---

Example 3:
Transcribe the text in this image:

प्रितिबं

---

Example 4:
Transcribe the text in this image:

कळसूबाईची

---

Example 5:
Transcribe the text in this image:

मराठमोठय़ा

---

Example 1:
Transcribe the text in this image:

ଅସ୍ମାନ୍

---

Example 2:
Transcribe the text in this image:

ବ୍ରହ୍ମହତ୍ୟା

• **About this task**:
For every line above that holds the word "Example", report the whole line.

• **Answer for the task**:
Example 3:
Example 4:
Example 5:
Example 1:
Example 2:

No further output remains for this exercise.